Want to build a new page in our frontend, or new ETL pipeline, or new gameplay system? Just follow the paradigm, create a page/-component/-util/-what-have-you, and off you go!

More conventions leads to easier onboarding, which leads to faster feature development.

3. Pair programming, but you drive.

Documentation is the most scalable form of teaching. (Heck, this blog post is a testament to that fact.)

But as I've gained more work experience, I realize that documentation is also source code; it takes effort to maintain.

Worse yet, outdated documentation can even be counterproductive when it points your teammate in the wrong direction.

Instead, I prefer to do something that doesn't "scale", but is far more effective for onboarding: pair programming.

pair programming

Yes.

Here's what I suggest:

  1. Identify a work ticket in your backlog that is appropriate for your new teammate's experience and seniority.
  2. Assign the ticket to them.
  3. Offer to pair program on the ticket together, but let them drive while you guide them along.

I can't stress this point enough.

Let your teammate do the talking.

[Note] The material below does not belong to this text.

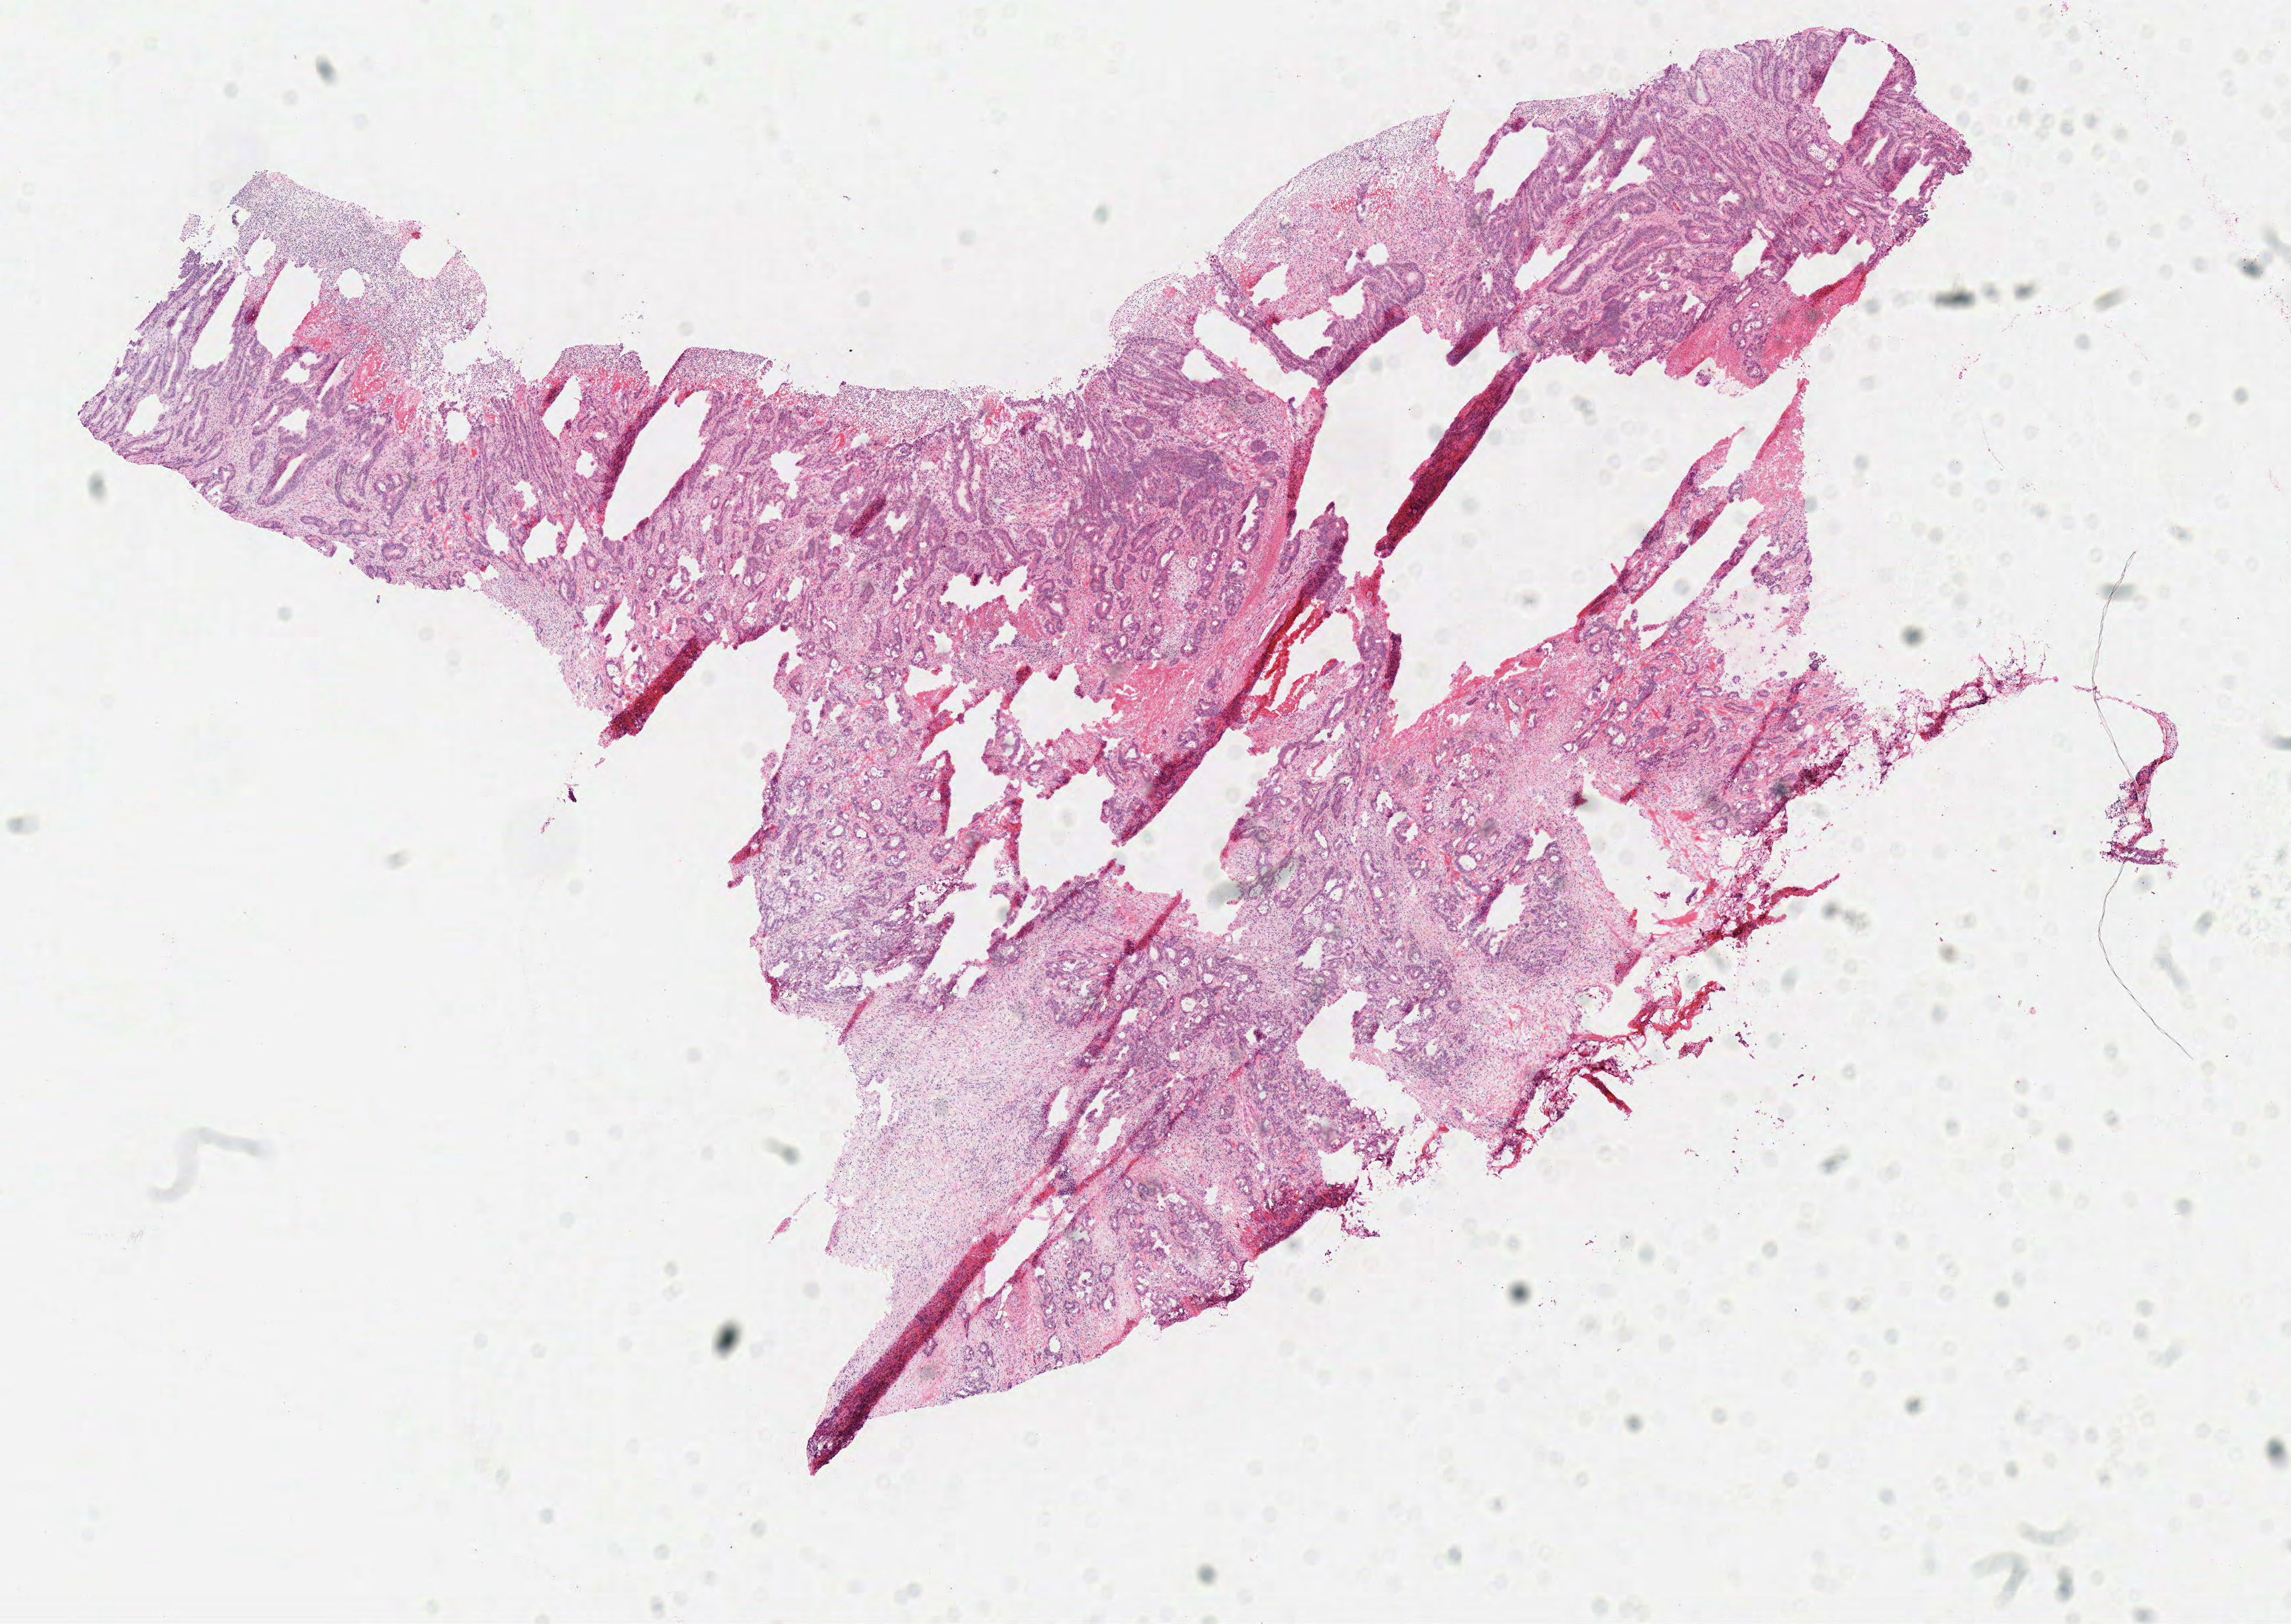
Whole-slide histology image, H&E-stained, whole scanned area (about 13.6 x 9.6 mm, slide scanned at 40x) shown as a low-resolution overview. Frozen section from the top of the tissue portion. Sample: primary tumour, colon. Female, age 59 years at initial diagnosis. Composition of this section per pathologist review: tumour cells 95%, tumour nuclei 75%, normal cells 0%, stromal cells 0%, necrosis 5%. Inflammatory infiltration, as recorded: lymphocyte infiltration 5%, monocyte infiltration 2%, neutrophil infiltration 10%.
AJCC pathologic stage: IVA (7th edition). Diagnosis: Adenocarcinoma, NOS.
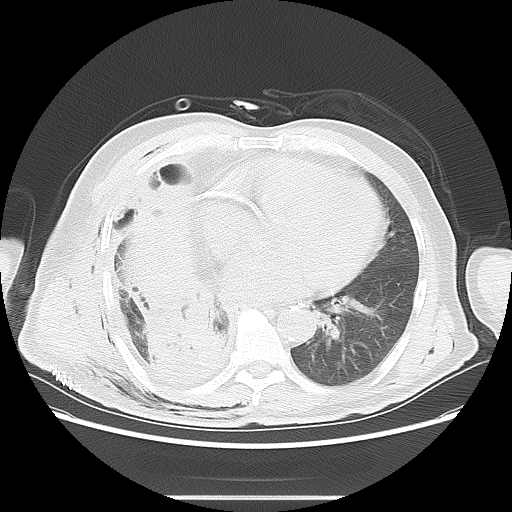
Chest CT, one axial slice. Position 27 of 59 along the scan axis. Reconstruction kernel LUNG. 120 kVp. Lung window (W 1500 / L -600 HU). 5 mm slice thickness. 512 × 512 image matrix. Patient: male, 69 years. Case-level facts recorded for this patient, not image findings: clinical TNM (as recorded): T3 N0 M0; histopathological grade: G2-3.
Structures marked on this image (bounding box drawn by a radiologist):
- lung tumour (recorded histology: squamous cell carcinoma): bounding box [x1, y1, x2, y2] px = [142, 306, 241, 398]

Nudge them in the right direction only if they veer off course, but don't completely give away the answer.

Doing so exercises your teammate's ability (not yours), and provides feedback.

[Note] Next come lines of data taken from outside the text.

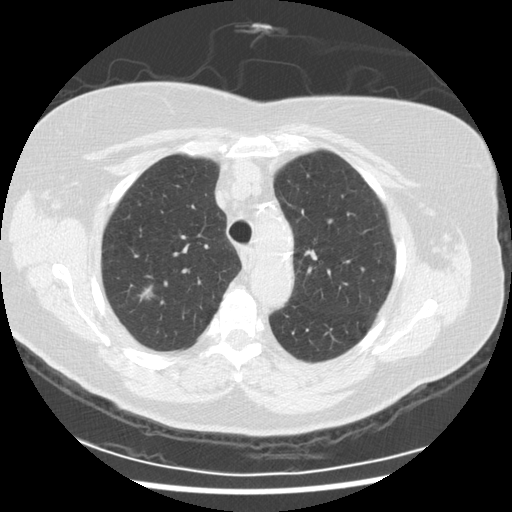
Chest CT (low-dose screening protocol), one axial image; third screening round (two years after baseline); lung window (W 1500 / L -600 HU); 2.5 mm slice thickness; standard (soft-tissue) reconstruction kernel (STANDARD); slice 56 of 254 in the series. Female participant, aged 72 years at enrolment. Current smoker at enrolment.
Expert reader's lesion annotation, bounding box <130,279,163,309> (left, top, right, bottom; pixels). The exam's reader record, not a measurement of the box and not confirmed to be the same lesion: non-calcified nodule or mass ≥4 mm, right upper lobe, 9 × 8 mm, poorly defined margins, ground glass attenuation, pre-existing on the prior screen: no. Official screen result: positive, other. Lung cancer was diagnosed 121 days after this screen: squamous cell carcinoma, NOS, right upper lobe, poorly differentiated (G3), stage IIIA (AJCC 6th edition), 22 mm at pathology.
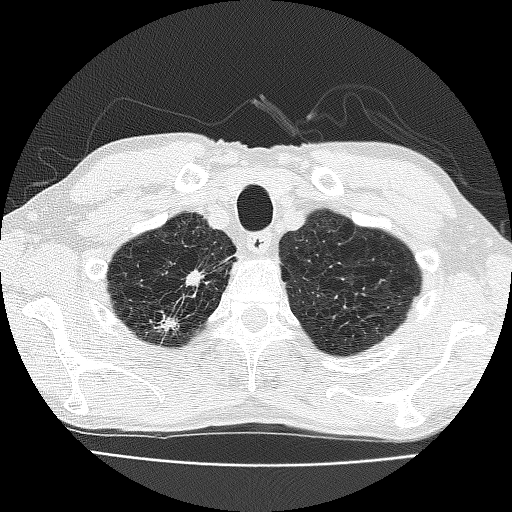
Low-dose screening chest CT, one axial slice; position 156 of 185 along the scan axis; reconstruction kernel FC51; 120 kVp; lung window (W 1500 / L -600 HU); 2 mm slice thickness; 512 × 512 image matrix, field of view 322 × 322 mm.
Structures marked on this image (expert manual segmentation):
- lesion 1 (nodule, upper lobe of right lung): bounding box [x1, y1, x2, y2] px = [186, 270, 203, 286]
- lesion 2 (nodule, upper lobe of right lung): [159, 318, 177, 331]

And to reinforce key concepts, quiz your teammate's understanding of the big picture architecture and design pattern discussed in previous sections, to ensure that they have a firm understanding of their tools.

Then, once they complete their first ticket, you can start assigning further tickets that ramp up in complexity.

Although slow, this builds a deep understanding of your codebase's workflow. You aren't simply doing the work for them; rather, you're molding their understanding through guidance.

Be a host, and treat your new teammate as your codebase's guest.

Takeaways

In summary, onboard a new teammate by following these steps:

  1. Have them draw the big picture.
  2. Establish a design pattern. Create abstractions that enable your teammate to see the forest for the trees, and that lower the barrier to entry.
  3. Pair program on a feature. But let them drive, and provide feedback to guide them along the right path.

Has a new teammate joined your team recently? What's been your experience with onboarding new teammates?